L'ex Presidente della Camera ha spiegato:

"Se l'obiettivo è di dare dei mezzi per combattere la povertà e trovare lavoro, temo che non si possa raggiungere con questo provvedimento"

Poi ha ricordato il "drammatico" passaggio alle Camere della legge di bilancio:

"La legge di bilancio così come ci è stata presentata è stata un grande strappo istituzionale, non è mai successo che la legge madre non venisse discussa nemmeno da un ramo del parlamento. Andiamo avanti con le fiduce, una sull'altra. Adesso c'è anche il tradimento di quello che per loro prima era un mantra, cioè che il parlamento è centrale. È stato un passaggio drammatico. Il dialogo ci dovrebbe sempre essere, l'opposizione non esiste in quanto tale, ma perché può dare un contributo alla messa a fuoco delle norme. Ma vedo che non c'è molto margine di discussione"

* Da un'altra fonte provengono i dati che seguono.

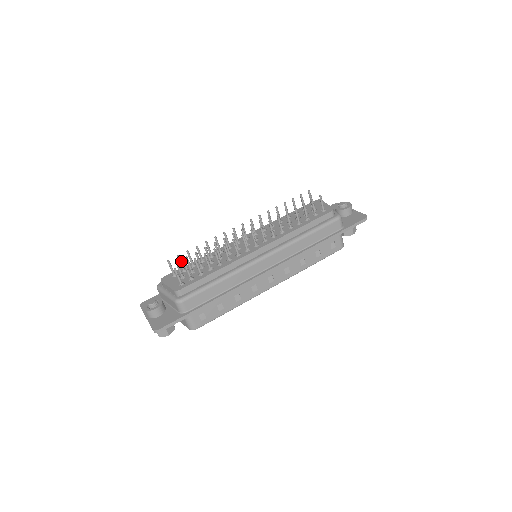
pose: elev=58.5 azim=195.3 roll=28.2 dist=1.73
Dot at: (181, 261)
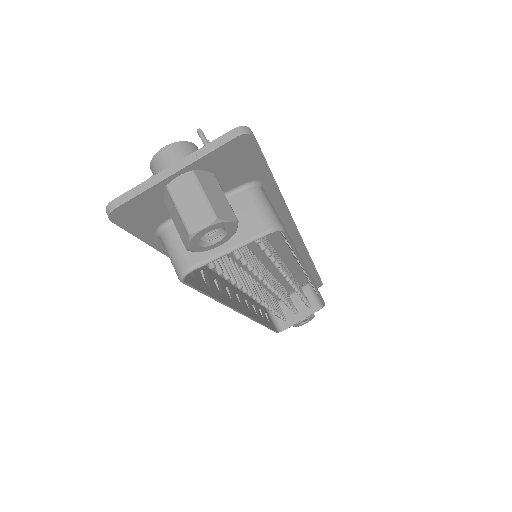
Dot at: occluded
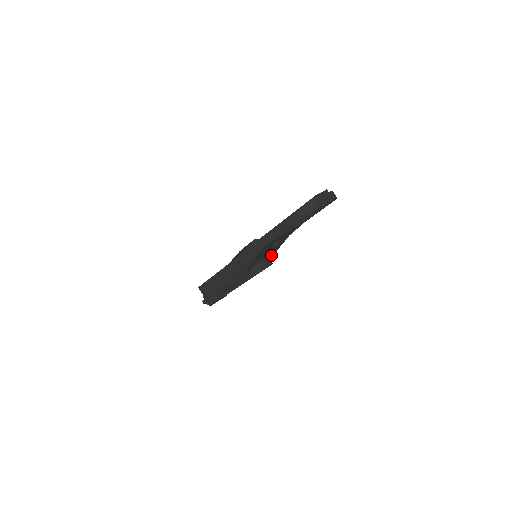
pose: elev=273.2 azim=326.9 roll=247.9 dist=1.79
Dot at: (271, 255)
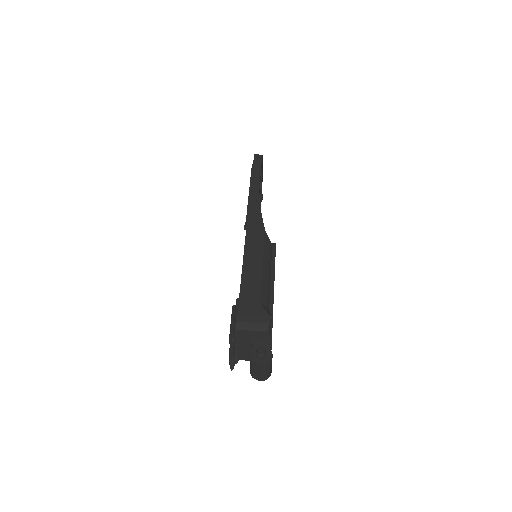
Dot at: occluded
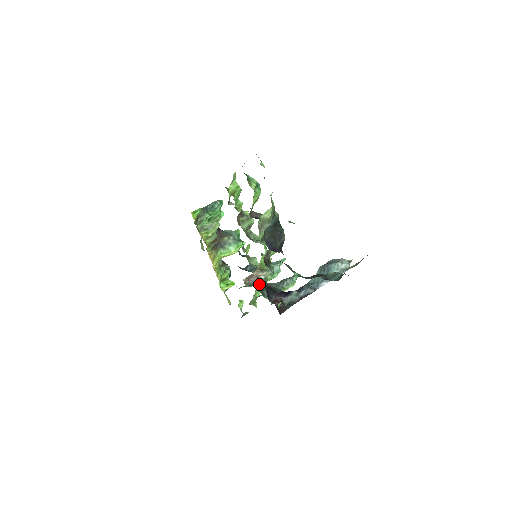
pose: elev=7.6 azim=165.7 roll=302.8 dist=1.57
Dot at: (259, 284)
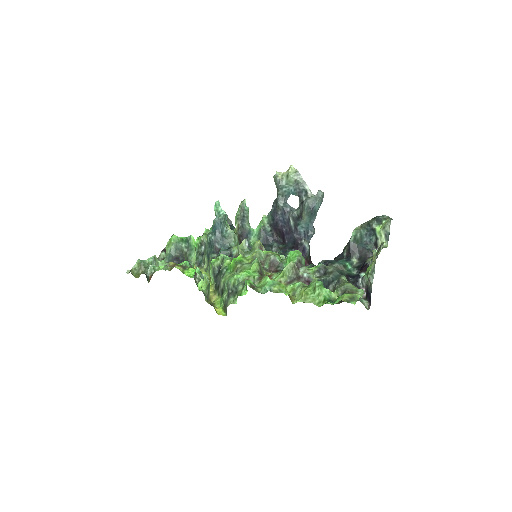
Dot at: occluded
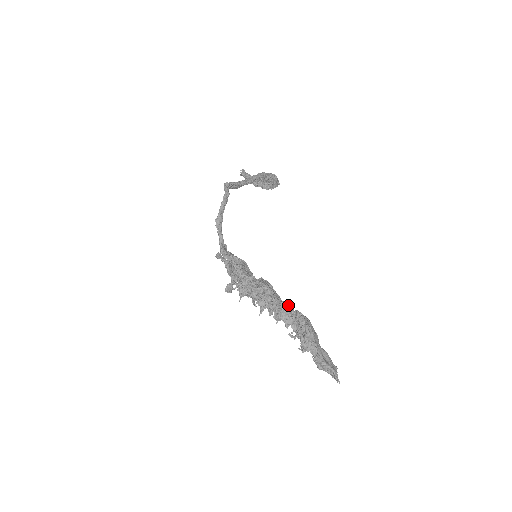
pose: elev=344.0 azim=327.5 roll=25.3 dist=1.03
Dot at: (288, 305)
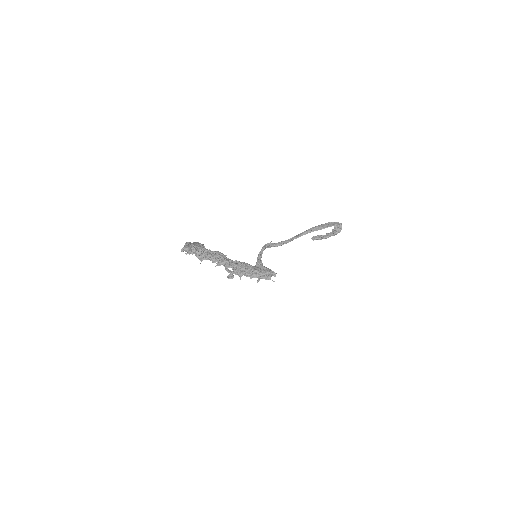
Dot at: occluded
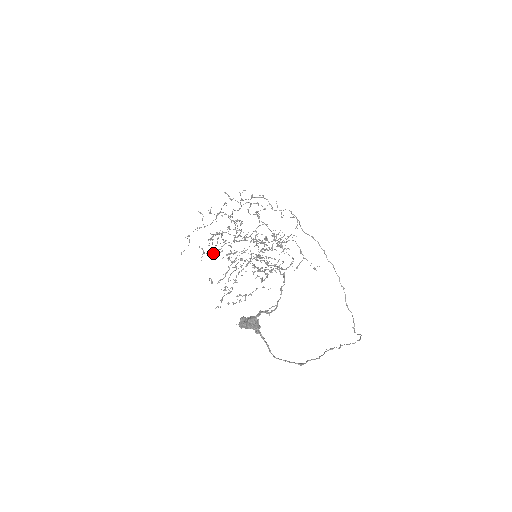
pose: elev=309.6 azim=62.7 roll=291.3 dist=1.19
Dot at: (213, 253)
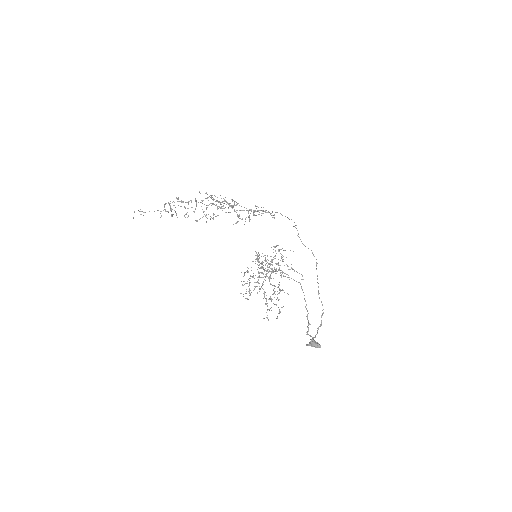
Dot at: (267, 310)
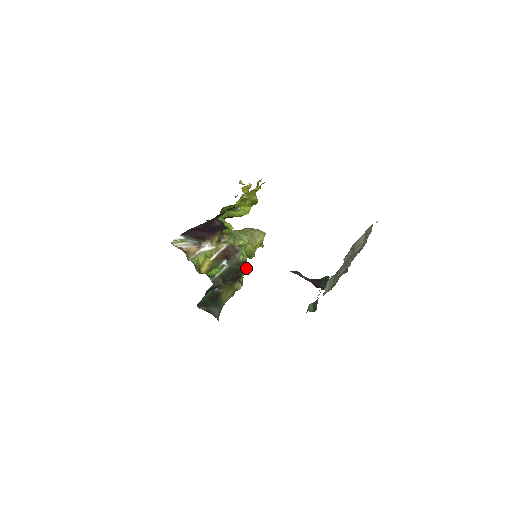
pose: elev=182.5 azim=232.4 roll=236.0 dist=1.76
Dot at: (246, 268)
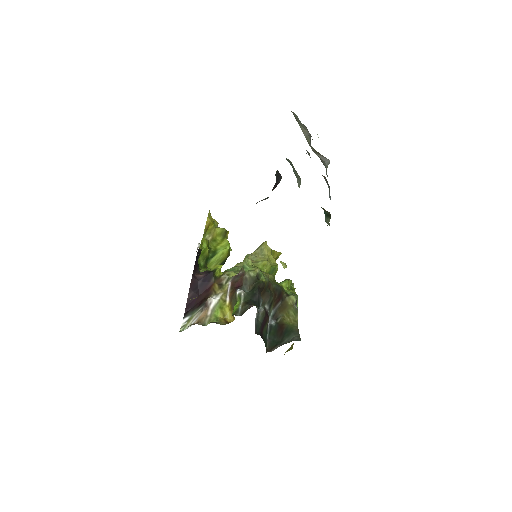
Dot at: (285, 282)
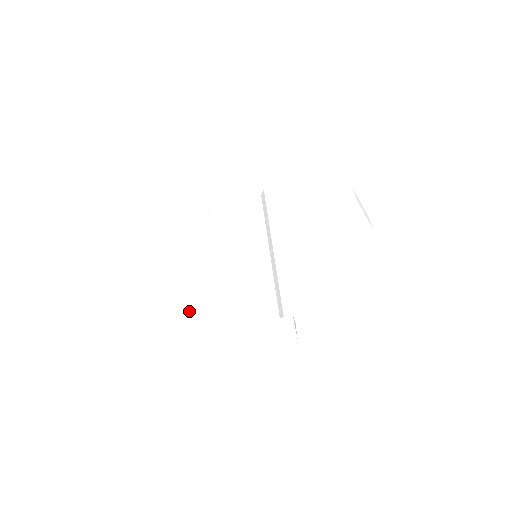
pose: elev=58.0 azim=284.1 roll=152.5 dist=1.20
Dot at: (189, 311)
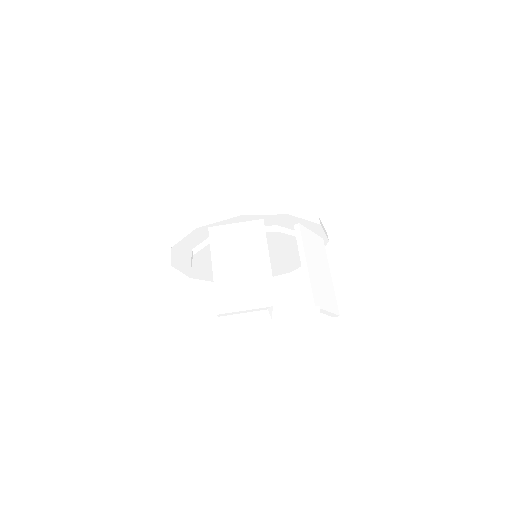
Dot at: (255, 289)
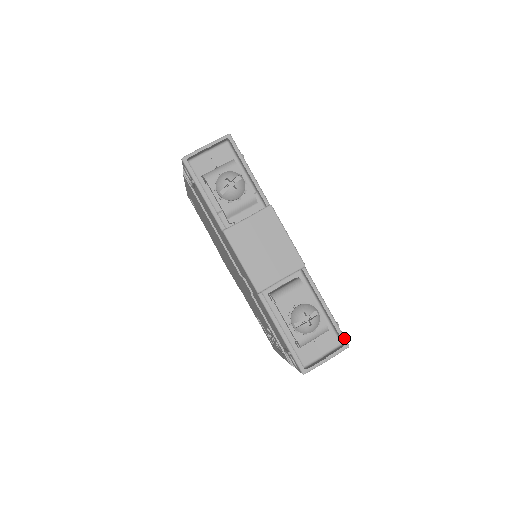
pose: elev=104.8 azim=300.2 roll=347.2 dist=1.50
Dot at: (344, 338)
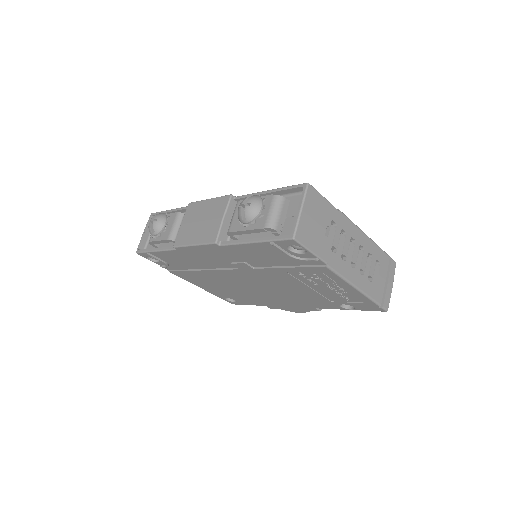
Dot at: (298, 185)
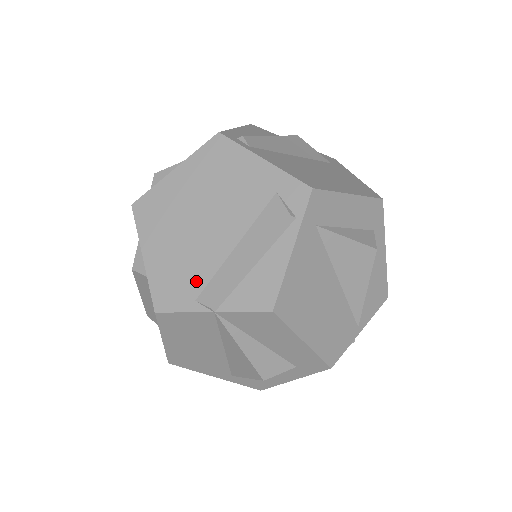
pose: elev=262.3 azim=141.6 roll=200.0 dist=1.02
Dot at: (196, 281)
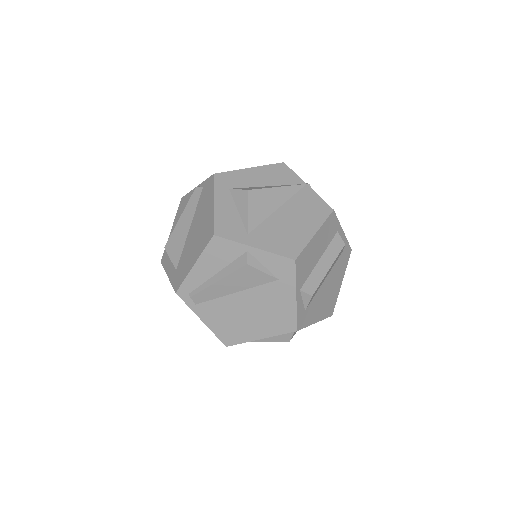
Dot at: occluded
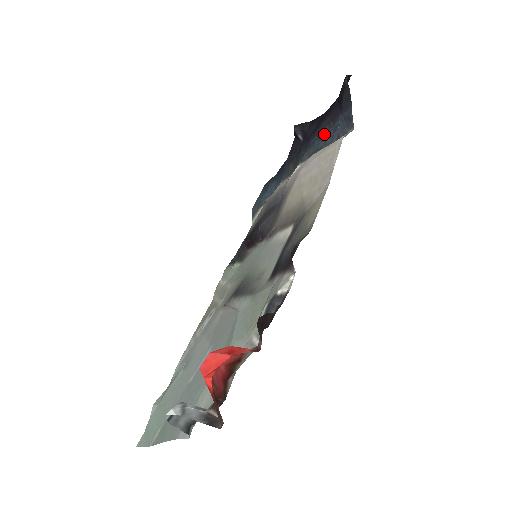
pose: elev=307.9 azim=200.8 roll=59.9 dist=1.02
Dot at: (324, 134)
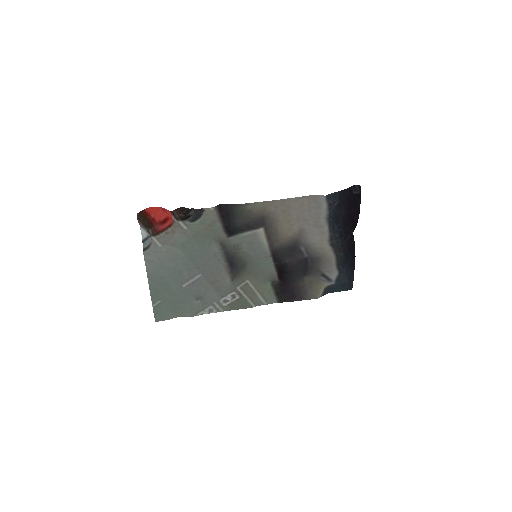
Dot at: (334, 215)
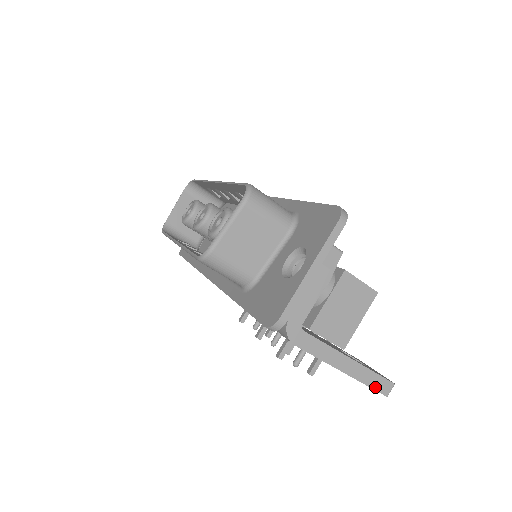
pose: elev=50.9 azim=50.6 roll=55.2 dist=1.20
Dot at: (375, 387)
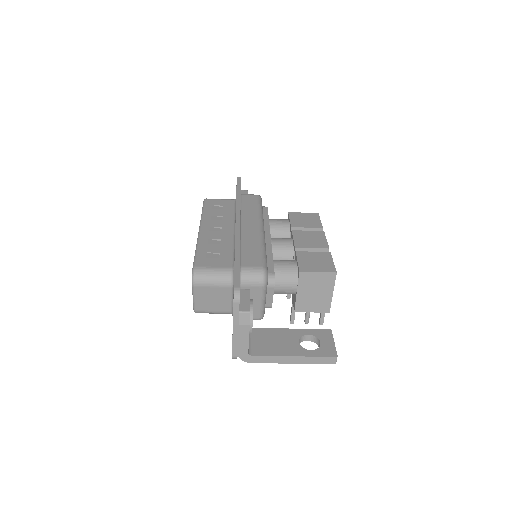
Dot at: (322, 363)
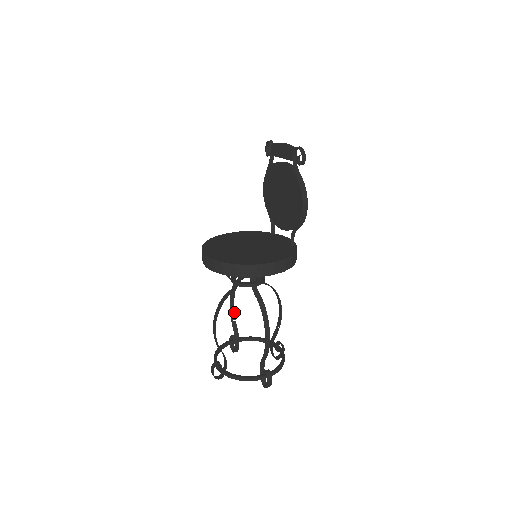
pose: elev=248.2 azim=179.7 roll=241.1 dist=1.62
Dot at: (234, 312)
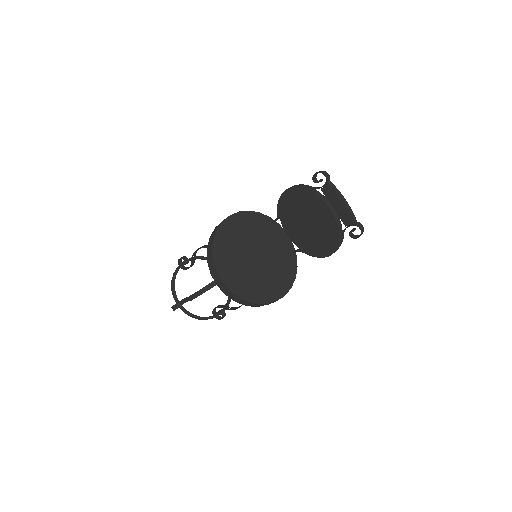
Dot at: occluded
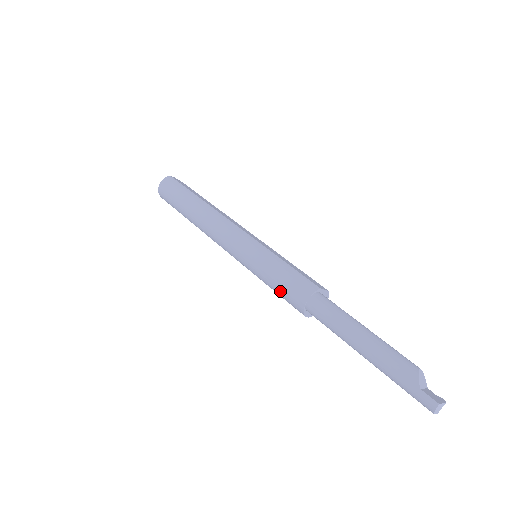
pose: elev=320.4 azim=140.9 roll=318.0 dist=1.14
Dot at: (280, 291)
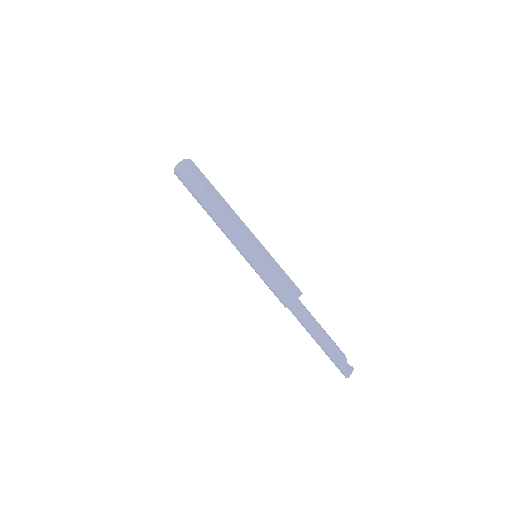
Dot at: (272, 291)
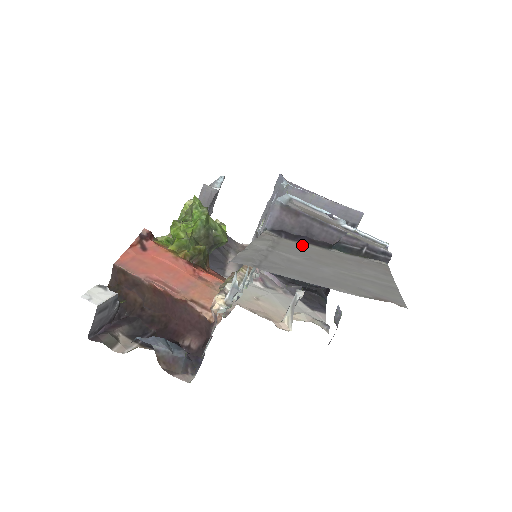
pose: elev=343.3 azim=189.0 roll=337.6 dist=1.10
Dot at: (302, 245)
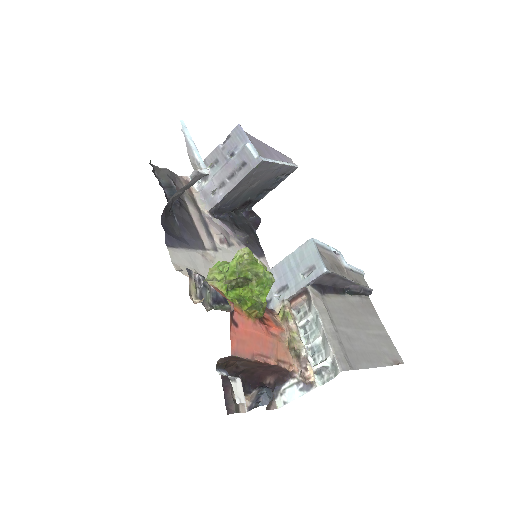
Dot at: (335, 301)
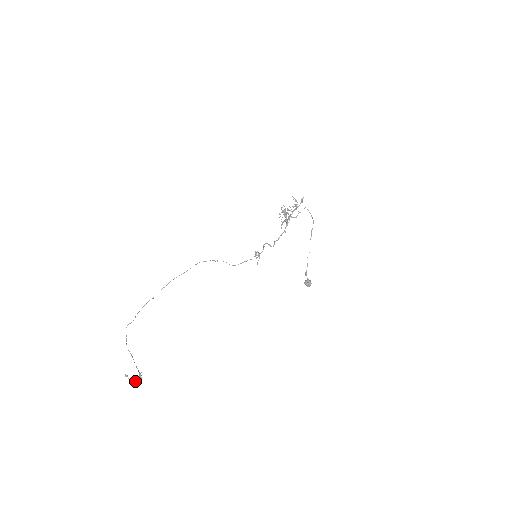
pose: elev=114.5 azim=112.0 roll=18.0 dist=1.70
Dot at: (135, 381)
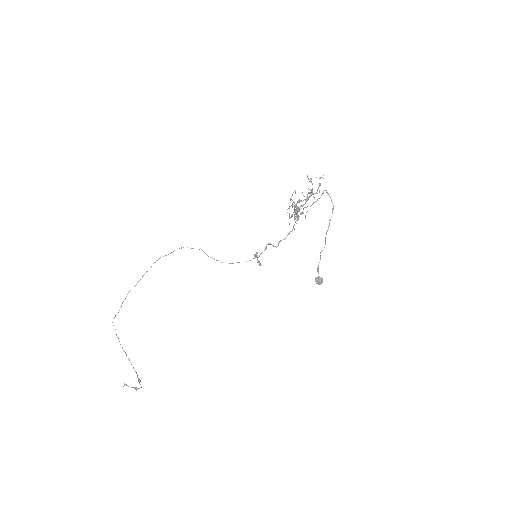
Dot at: (135, 388)
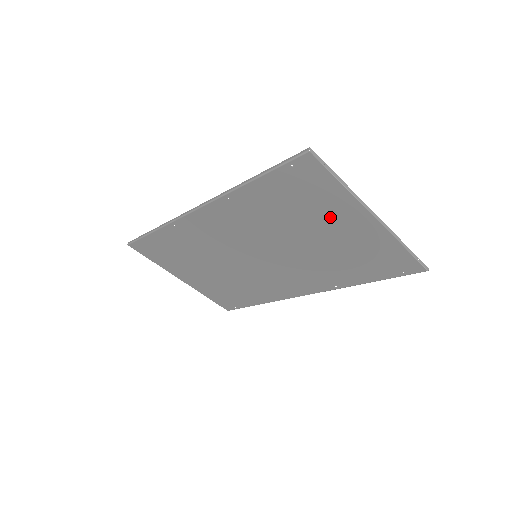
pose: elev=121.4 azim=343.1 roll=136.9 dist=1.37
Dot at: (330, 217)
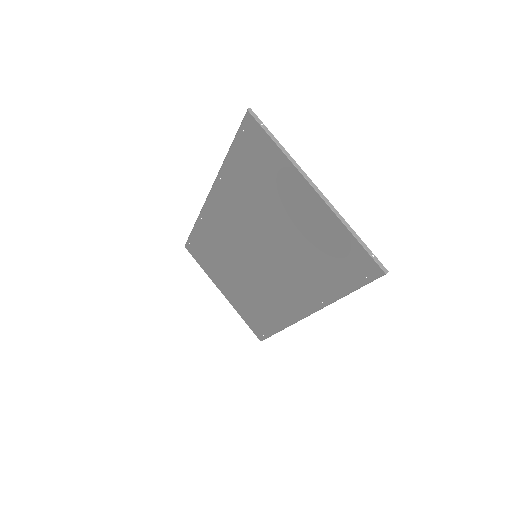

Durante la trasmissione è stato fatto un breve collegamento per sentire un intervento del Premier Giuseppe Conte che parlava alla presentazione della “Relazione sulla politica dell’informazione per la sicurezza” sul terrorismo e Boldrini ha commentato:

"Bisogna distinguere i vari fenomeni, una cosa è la minaccia terroristica e un'altra l'immigrazione. È fuorviante accostare questi due fattori"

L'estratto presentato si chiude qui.